§ **Requirement**
Beginning with the line containing "<future.proofed>" and ending at the last line of the records, transcribe each line exactly. Do not include pictures.

** Entries provided follows **

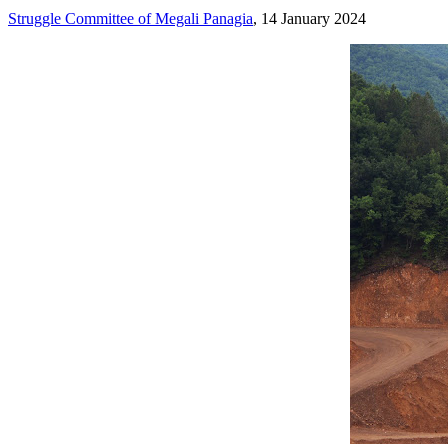
Struggle Committee of Megali Panagia
, 14 January 2024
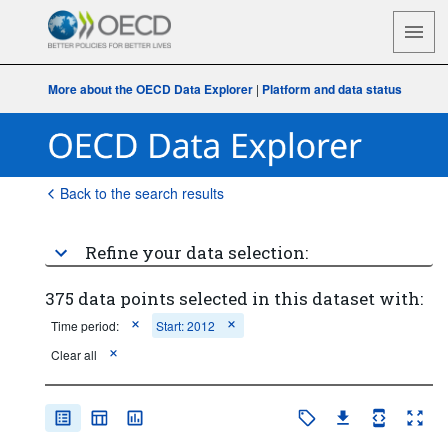
More about the OECD Data Explorer
|
Platform and data status
Back to the search results
Refine your data selection:
375 data points selected in this dataset with:
Time period:
Start: 2012
Clear all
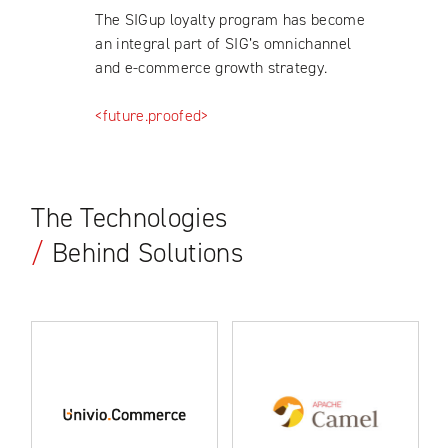
The SIGup loyalty program has become
an integral part of SIG’s omnichannel
and e-commerce growth strategy.
<future.proofed>
The Technologies
/
Behind Solutions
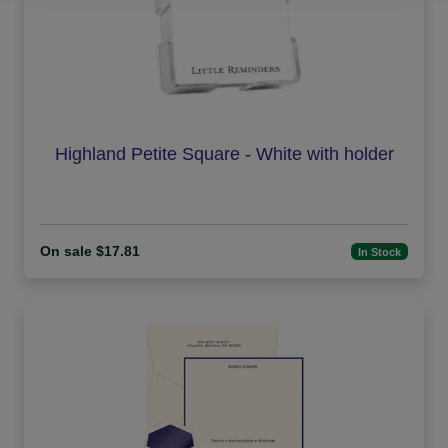
Highland Petite Square - White with holder
On sale $17.81
In Stock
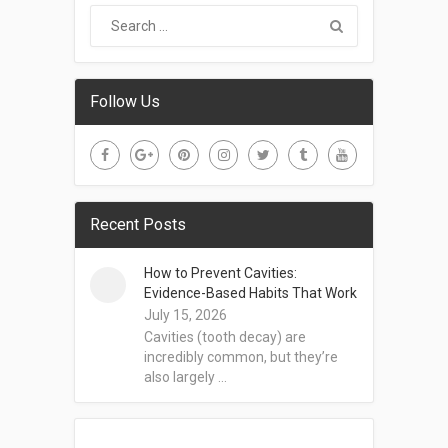
Follow Us
Recent Posts
How to Prevent Cavities:
Evidence-Based Habits That Work
July 15, 2026
Cavities (tooth decay) are
incredibly common, but they’re
also largely …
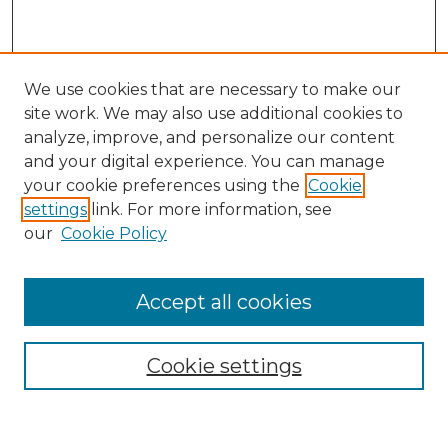
We use cookies that are necessary to make our
site work. We may also use additional cookies to
analyze, improve, and personalize our content
and your digital experience. You can manage
Search GS Commons
your cookie preferences using the
Cookie
settings
link. For more information, see
Enter search terms:
our
Cookie Policy
Accept all cookies
Select context to search:
Cookie settings
Advanced Search
Notify me via email or
RSS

** End of Entries provided **

§ **Solution for this task**
<future.proofed>
The Technologies
/
Behind Solutions
Highland Petite Square - White with holder
On sale $17.81
In Stock
Follow Us
Recent Posts
How to Prevent Cavities:
Evidence-Based Habits That Work
July 15, 2026
Cavities (tooth decay) are
incredibly common, but they’re
also largely …
We use cookies that are necessary to make our
site work. We may also use additional cookies to
analyze, improve, and personalize our content
and your digital experience. You can manage
Search GS Commons
your cookie preferences using the
Cookie
settings
link. For more information, see
Enter search terms:
our
Cookie Policy
Accept all cookies
Select context to search:
Cookie settings
Advanced Search
Notify me via email or
RSS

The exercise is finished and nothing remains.